» **What to work on**:
Reproduce the source text of every row below verbatim, leaving out the pictures.

» **Stored entries**:
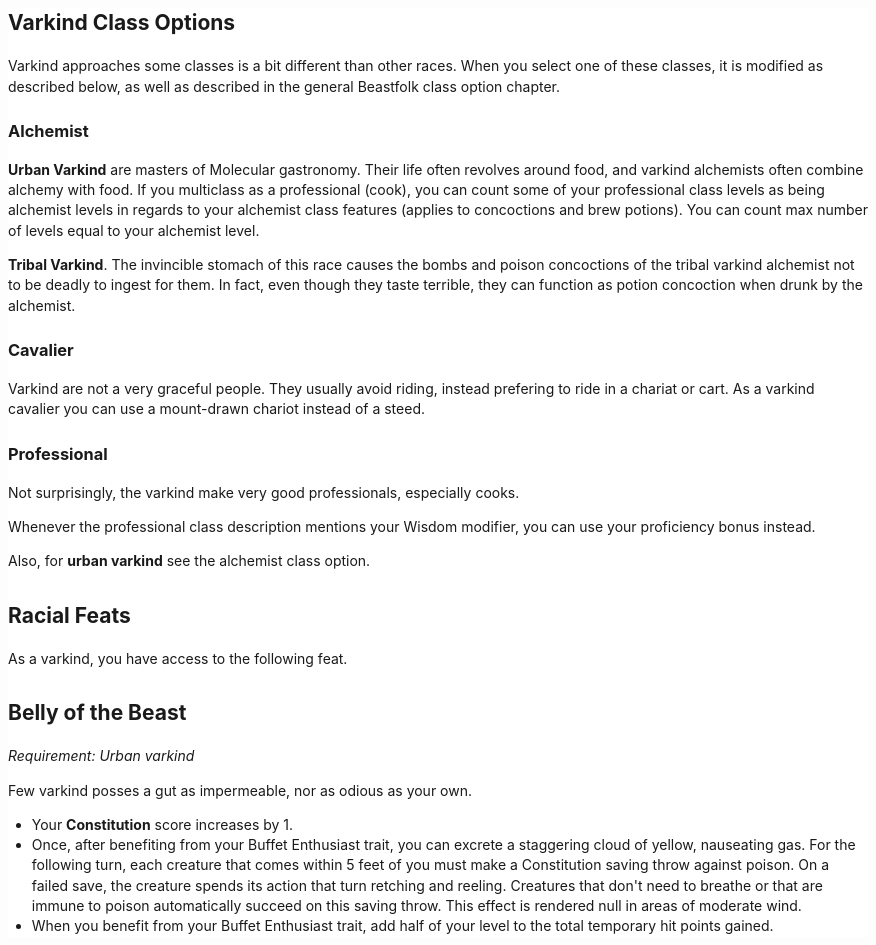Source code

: ## Varkind Class Options
Varkind approaches some classes is a bit different than other races. When you select one of these classes, it is modified as described below, as well as described in the general Beastfolk class option chapter.

### Alchemist
**Urban Varkind** are masters of Molecular gastronomy. Their life often revolves around food, and varkind alchemists often combine alchemy with food. If you multiclass as a professional (cook), you can count some of your professional class levels as being alchemist levels in regards to your alchemist class features (applies to concoctions and brew potions). You can count max number of levels equal to your alchemist level.

**Tribal Varkind**. The invincible stomach of this race causes the bombs and poison concoctions of the tribal varkind alchemist not to be deadly to ingest for them. In fact, even though they taste terrible, they can function as potion concoction when drunk by the alchemist.

### Cavalier
Varkind are not a very graceful people. They usually avoid riding, instead prefering to ride in a chariat or cart. As a varkind cavalier you can use a mount-drawn chariot instead of a steed.

### Professional
Not surprisingly, the varkind make very good professionals, especially cooks.

Whenever the professional class description mentions your Wisdom modifier, you can use your proficiency bonus instead.

Also, for **urban varkind** see the alchemist class option.








## Racial Feats
As a varkind, you have access to the following feat.

<div class="feat">

## Belly of the Beast
*Requirement: Urban varkind*

Few varkind posses a gut as impermeable, nor as odious as your own.
- Your **Constitution** score increases by 1.
- Once, after benefiting from your Buffet Enthusiast trait, you can excrete a staggering cloud of yellow, nauseating gas. For the following turn, each creature that comes within 5 feet of you must make a Constitution saving throw against poison. On a failed save, the creature spends its action that turn retching and reeling. Creatures that don't need to breathe or that are immune to poison automatically succeed on this saving throw. This effect is rendered null in areas of moderate wind.
- When you benefit from your Buffet Enthusiast trait, add half of your level to the total temporary hit points gained.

» **Task response**:
Source code

: ## Varkind Class Options
Varkind approaches some classes is a bit different than other races. When you select one of these classes, it is modified as described below, as well as described in the general Beastfolk class option chapter.

### Alchemist
**Urban Varkind** are masters of Molecular gastronomy. Their life often revolves around food, and varkind alchemists often combine alchemy with food. If you multiclass as a professional (cook), you can count some of your professional class levels as being alchemist levels in regards to your alchemist class features (applies to concoctions and brew potions). You can count max number of levels equal to your alchemist level.

**Tribal Varkind**. The invincible stomach of this race causes the bombs and poison concoctions of the tribal varkind alchemist not to be deadly to ingest for them. In fact, even though they taste terrible, they can function as potion concoction when drunk by the alchemist.

### Cavalier
Varkind are not a very graceful people. They usually avoid riding, instead prefering to ride in a chariat or cart. As a varkind cavalier you can use a mount-drawn chariot instead of a steed.

### Professional
Not surprisingly, the varkind make very good professionals, especially cooks.

Whenever the professional class description mentions your Wisdom modifier, you can use your proficiency bonus instead.

Also, for **urban varkind** see the alchemist class option.








## Racial Feats
As a varkind, you have access to the following feat.

<div class="feat">

## Belly of the Beast
*Requirement: Urban varkind*

Few varkind posses a gut as impermeable, nor as odious as your own.
- Your **Constitution** score increases by 1.
- Once, after benefiting from your Buffet Enthusiast trait, you can excrete a staggering cloud of yellow, nauseating gas. For the following turn, each creature that comes within 5 feet of you must make a Constitution saving throw against poison. On a failed save, the creature spends its action that turn retching and reeling. Creatures that don't need to breathe or that are immune to poison automatically succeed on this saving throw. This effect is rendered null in areas of moderate wind.
- When you benefit from your Buffet Enthusiast trait, add half of your level to the total temporary hit points gained.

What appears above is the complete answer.